» **Task directions**:
Pull every line that includes the word "Byrne" out of the data below and copy it.

Data records section start

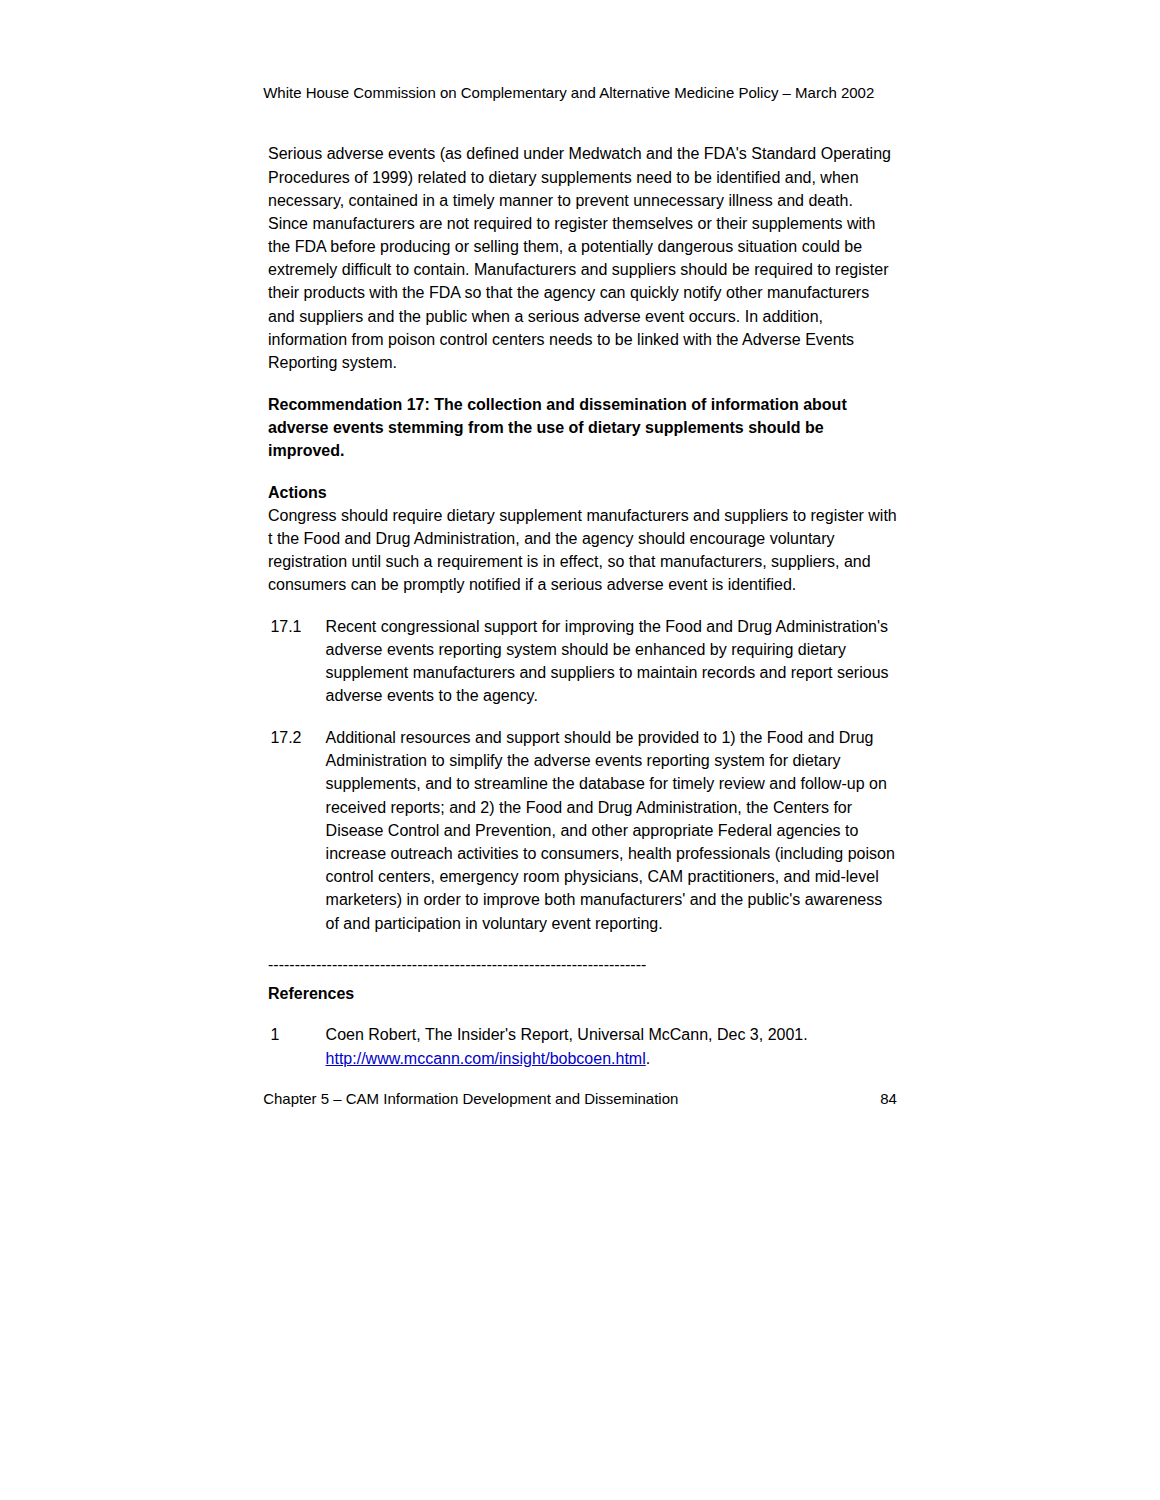White House Commission on Complementary and Alternative Medicine Policy – March 2002
Serious adverse events (as defined under Medwatch and the FDA's Standard Operating Procedures of 1999) related to dietary supplements need to be identified and, when necessary, contained in a timely manner to prevent unnecessary illness and death. Since manufacturers are not required to register themselves or their supplements with the FDA before producing or selling them, a potentially dangerous situation could be extremely difficult to contain. Manufacturers and suppliers should be required to register their products with the FDA so that the agency can quickly notify other manufacturers and suppliers and the public when a serious adverse event occurs. In addition, information from poison control centers needs to be linked with the Adverse Events Reporting system.
Recommendation 17: The collection and dissemination of information about adverse events stemming from the use of dietary supplements should be improved.
Actions
Congress should require dietary supplement manufacturers and suppliers to register with t the Food and Drug Administration, and the agency should encourage voluntary registration until such a requirement is in effect, so that manufacturers, suppliers, and consumers can be promptly notified if a serious adverse event is identified.
17.1
Recent congressional support for improving the Food and Drug Administration's adverse events reporting system should be enhanced by requiring dietary supplement manufacturers and suppliers to maintain records and report serious adverse events to the agency.
17.2
Additional resources and support should be provided to 1) the Food and Drug Administration to simplify the adverse events reporting system for dietary supplements, and to streamline the database for timely review and follow-up on received reports; and 2) the Food and Drug Administration, the Centers for Disease Control and Prevention, and other appropriate Federal agencies to increase outreach activities to consumers, health professionals (including poison control centers, emergency room physicians, CAM practitioners, and mid-level marketers) in order to improve both manufacturers' and the public's awareness of and participation in voluntary event reporting.
-----------------------------------------------------------------------
References
1
Coen Robert, The Insider's Report, Universal McCann, Dec 3, 2001. http://www.mccann.com/insight/bobcoen.html.
Chapter 5 – CAM Information Development and Dissemination
84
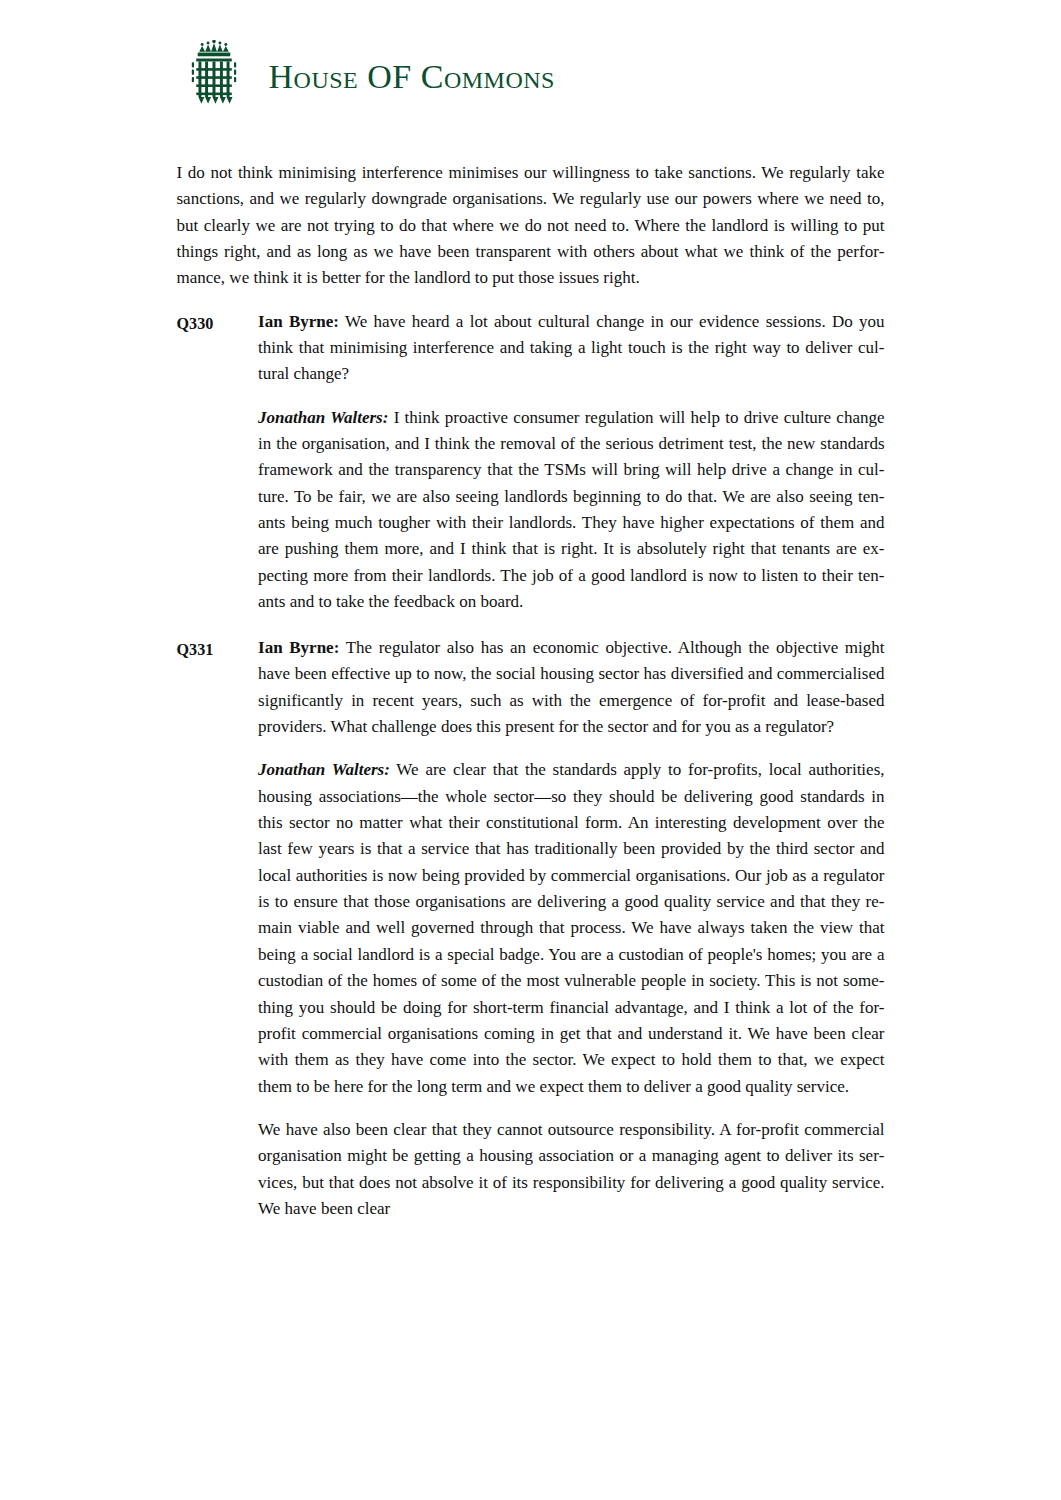House of Commons
I do not think minimising interference minimises our willingness to take sanctions. We regularly take sanctions, and we regularly downgrade organisations. We regularly use our powers where we need to, but clearly we are not trying to do that where we do not need to. Where the landlord is willing to put things right, and as long as we have been transparent with others about what we think of the performance, we think it is better for the landlord to put those issues right.
Q330
Ian Byrne: We have heard a lot about cultural change in our evidence sessions. Do you think that minimising interference and taking a light touch is the right way to deliver cultural change?
Jonathan Walters: I think proactive consumer regulation will help to drive culture change in the organisation, and I think the removal of the serious detriment test, the new standards framework and the transparency that the TSMs will bring will help drive a change in culture. To be fair, we are also seeing landlords beginning to do that. We are also seeing tenants being much tougher with their landlords. They have higher expectations of them and are pushing them more, and I think that is right. It is absolutely right that tenants are expecting more from their landlords. The job of a good landlord is now to listen to their tenants and to take the feedback on board.
Q331
Ian Byrne: The regulator also has an economic objective. Although the objective might have been effective up to now, the social housing sector has diversified and commercialised significantly in recent years, such as with the emergence of for-profit and lease-based providers. What challenge does this present for the sector and for you as a regulator?
Jonathan Walters: We are clear that the standards apply to for-profits, local authorities, housing associations—the whole sector—so they should be delivering good standards in this sector no matter what their constitutional form. An interesting development over the last few years is that a service that has traditionally been provided by the third sector and local authorities is now being provided by commercial organisations. Our job as a regulator is to ensure that those organisations are delivering a good quality service and that they remain viable and well governed through that process. We have always taken the view that being a social landlord is a special badge. You are a custodian of people's homes; you are a custodian of the homes of some of the most vulnerable people in society. This is not something you should be doing for short-term financial advantage, and I think a lot of the for-profit commercial organisations coming in get that and understand it. We have been clear with them as they have come into the sector. We expect to hold them to that, we expect them to be here for the long term and we expect them to deliver a good quality service.
We have also been clear that they cannot outsource responsibility. A for-profit commercial organisation might be getting a housing association or a managing agent to deliver its services, but that does not absolve it of its responsibility for delivering a good quality service. We have been clear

Data records section end

» **Reply to the exercise**:
Ian Byrne: We have heard a lot about cultural change in our evidence sessions. Do you think that minimising interference and taking a light touch is the right way to deliver cultural change?
Ian Byrne: The regulator also has an economic objective. Although the objective might have been effective up to now, the social housing sector has diversified and commercialised significantly in recent years, such as with the emergence of for-profit and lease-based providers. What challenge does this present for the sector and for you as a regulator?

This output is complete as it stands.